You could argue that the class design is really trivial, and how two different implementation could be identical under the KISS principle, but it's really hard to believe it's a clean room implementation. It's a bastardized version of Sun's code.

Comment Re:Informative article (Score 5, Informative) 201

From TFA:

An add-on called “Mozilla Sniffer” was uploaded on June 6th to addons.mozilla.org. It was discovered that this add-on contains code that intercepts login data submitted to any website, and sends this data to a remote location. Upon discovery on July 12th, the add-on was disabled and added to the blocklist, which will prompt the add-on to be uninstalled for all current users.
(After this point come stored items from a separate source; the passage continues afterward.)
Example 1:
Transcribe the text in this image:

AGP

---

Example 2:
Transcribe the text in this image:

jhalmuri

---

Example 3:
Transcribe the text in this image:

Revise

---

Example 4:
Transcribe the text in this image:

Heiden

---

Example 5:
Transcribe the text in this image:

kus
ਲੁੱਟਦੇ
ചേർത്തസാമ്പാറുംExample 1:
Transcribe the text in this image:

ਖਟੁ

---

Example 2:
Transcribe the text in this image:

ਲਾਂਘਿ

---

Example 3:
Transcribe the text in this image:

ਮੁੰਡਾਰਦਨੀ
Submission + - Another arrested in Japan for using anonymous P2P (animenewsnetwork.com)

renrutal writes: "A 43-year-old man is the second known person arrested in Japan for using Perfect Dark to share copyrighted material in its encrypted P2P network.

According to the [Kyoto-based] High-Tech Crime Task Force, the Okayama police, and the Saga police, the Osaka-based suspect uploaded about a thousand files, including anime. The suspect admitted that he thought he would not get caught because he was using Perfect Dark.
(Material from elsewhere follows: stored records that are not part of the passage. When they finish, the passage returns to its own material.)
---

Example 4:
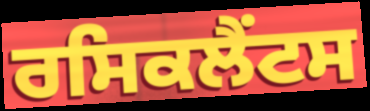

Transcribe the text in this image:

ਰਸਿਕਲੈਂਟਸ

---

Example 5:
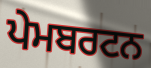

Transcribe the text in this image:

ਪੇਮਬਰਟਨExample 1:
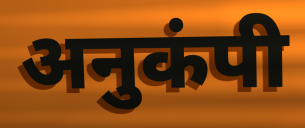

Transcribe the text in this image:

अनुकंपी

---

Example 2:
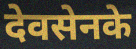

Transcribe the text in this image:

देवसेनके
Perfect Dark is the third generation of japanese anonymous P2P network clients, developed with the intent to fix the security flaws found in its predecessors Winny and Share, in spite of also adopting a "Secure through Obscurity" closed-source model. In 2004, Winny's developer, Isamu Kaneo, was charged 1.5 million yen for assisting in copyright infringement, but he was acquited last October. Since 2008, at least 15 people were arrested in Japan suspect of uploading copyrighted material to those "secure" networks."
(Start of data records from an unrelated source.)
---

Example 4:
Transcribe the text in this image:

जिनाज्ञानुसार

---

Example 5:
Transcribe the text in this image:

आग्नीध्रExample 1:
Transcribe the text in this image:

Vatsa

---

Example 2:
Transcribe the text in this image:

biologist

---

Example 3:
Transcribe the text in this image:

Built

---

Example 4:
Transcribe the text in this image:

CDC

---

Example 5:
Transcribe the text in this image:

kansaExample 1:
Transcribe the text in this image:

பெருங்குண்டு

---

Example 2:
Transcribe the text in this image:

Comment Re:WebM/VP8 patent risk for software developers (Score 1) 312

Software developers already live taking patent risks just by doing their work, developing software. Media encoding isn't the only patent elephant stomping in our lawn, we're pretty much surrounded by thousands, specially ye ol' $PATENT which just now happened to be implemented on the internet or on a smartphone/tablet/portable device of the week.

If you are afraid of software patents, I'm afraid you have to look for a job in another area where you don't even come close to inventing/designing anything.

Piracy

Sony Joins the Offensive Against Pre-Owned Games 461

BanjoTed writes "In a move to counter sales of pre-owned games, EA recently revealed DLC perks for those who buy new copies of Mass Effect 2 and Battlefield: Bad Company 2. Now, PlayStation platform holder Sony has jumped on the bandwagon with similar plans for the PSP's SOCOM: Fireteam Bravo 3. '[Players] will need to register their game online before they are able to access the multiplayer component of the title. UMD copies will use a redeemable code while the digital version will authenticate automatically in the background. Furthermore ... anyone buying a pre-owned copy of the game will be forced to cough up $20 to obtain a code to play online."

Comment Doom is still incredible (Score 2, Interesting) 161

Heh, I remember playing Doom in my uncle's computer back in 94 as as 9 year old boy, and loved it, adored it.

16 years later, now an employed programmer, I still think it is made of black sorcery and an ingenious amount of coding. That's awesome!

Does Carmack /id Soft have a donation paypal-esque account? I'd love to give them what is due for all those early years of pure fun.